U.S. CDC issues new travel guidance related to Miami neighborhood with active Zika spread.
New assessments of mosquito populations and test results this past weekend by Florida public health officials, as part of a community survey in the Miami neighborhood where several Zika infections were recently confirmed, have found persistent mosquito populations and additional Zika infections in the same area.
This information suggests that there is a risk of continued active transmission of Zika virus in that area. As a result, CDC and Florida are issuing travel, testing and other recommendations for people who traveled to or lived in the Florida-designated areas on or after June 15, 2016, the earliest known date that one of the people could have been infected with Zika.
At Florida's request, CDC is also sending a CDC Emergency Response Team (CERT) with experts in Zika virus, pregnancy and birth defects, vector control, laboratory science, and risk communications to assist in the response. Two CDC team members are already on the ground in Florida, three more will arrive today, and three more on Tuesday, August 2.
"We work closely with Florida to gather and analyze new information every day. With the new information that there are active mosquitoes still in the area and additional Zika infections, we conclude that pregnant women should avoid this area - and make every effort to prevent mosquito bites if they live or work there," said CDC Director Tom Frieden, M.D., M.P.H. "We apply the same criteria within and outside of the United States, and are working closely with the State of Florida and Miami health departments to provide preventive services, including mosquito control."

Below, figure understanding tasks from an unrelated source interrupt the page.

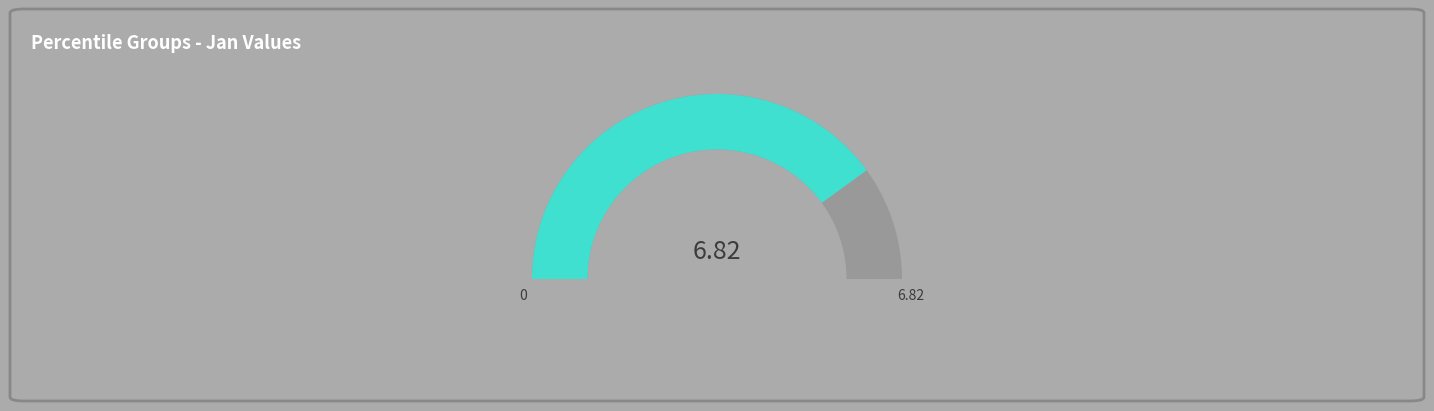

Does pct95 represent more than half of the total?

No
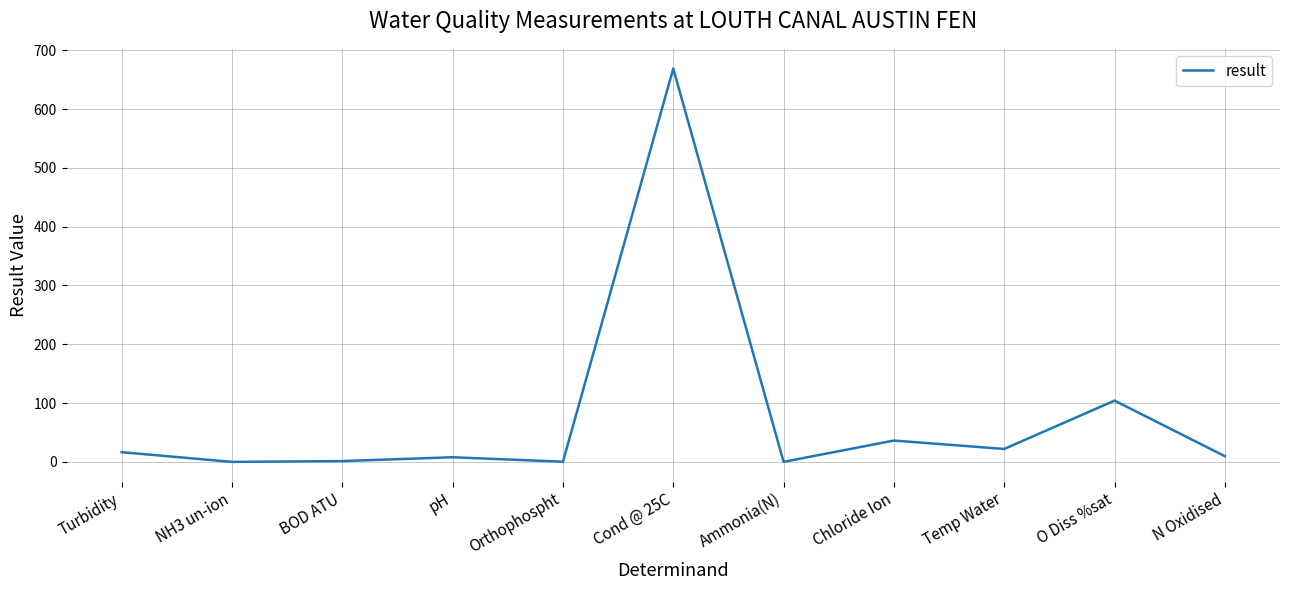

What position from the left is Chloride Ion?

8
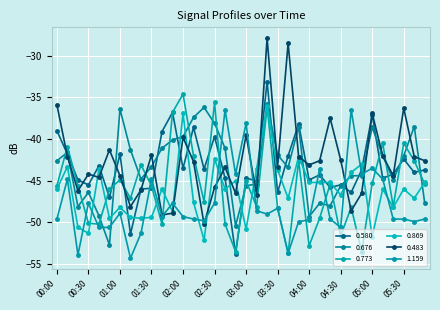

Which category has the highest value in the 1.159 series?

02:40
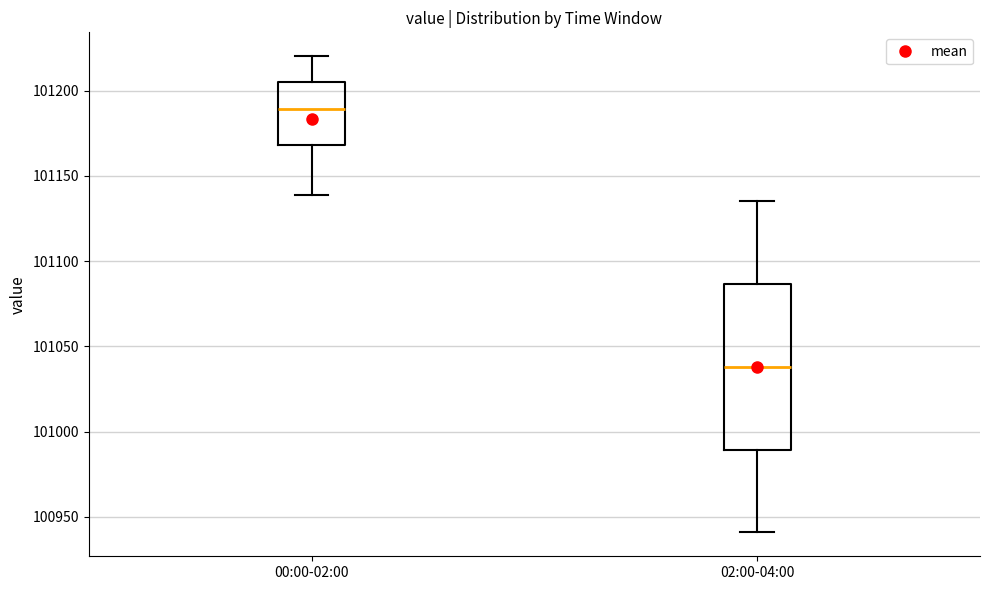

Where is the upper edge of the box for 02:00-04:00 on the y-axis? The values are not printed on the chart, so give them approximately, as read against the axis.

101085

CDC continues to encourage everyone living in areas with Aedes aegypti and Aedes albopictus mosquitoes, especially pregnant women and women planning to become pregnant, to protect themselves from mosquito bites. Apply insect repellent containing DEET to uncovered skin, wear long-sleeved shirts and long pants, use or repair screens on windows and doors, use air conditioning when available, and remove standing water where mosquitoes lay eggs.
"We continue to work closely with Florida public health officials to investigate the infections identified in Miami and to intensify mosquito control efforts to reduce the risk of additional infections," said Lyle R. Petersen, M.D., M.P.H., incident manager for CDC's Zika Response and director, Division of Vector-Borne Diseases. "Florida officials are experienced in this type of work, and together we are working to protect pregnant women from the potentially devastating effects of this virus."
Based on the confirmation of local Zika transmission in Florida, CDC has updated its Interim Zika Response Plan (CONUS and HI) and has released the Zika Community Action Response Toolkit (Z-CART) to help states with risk communication and community engagement when local transmission is identified.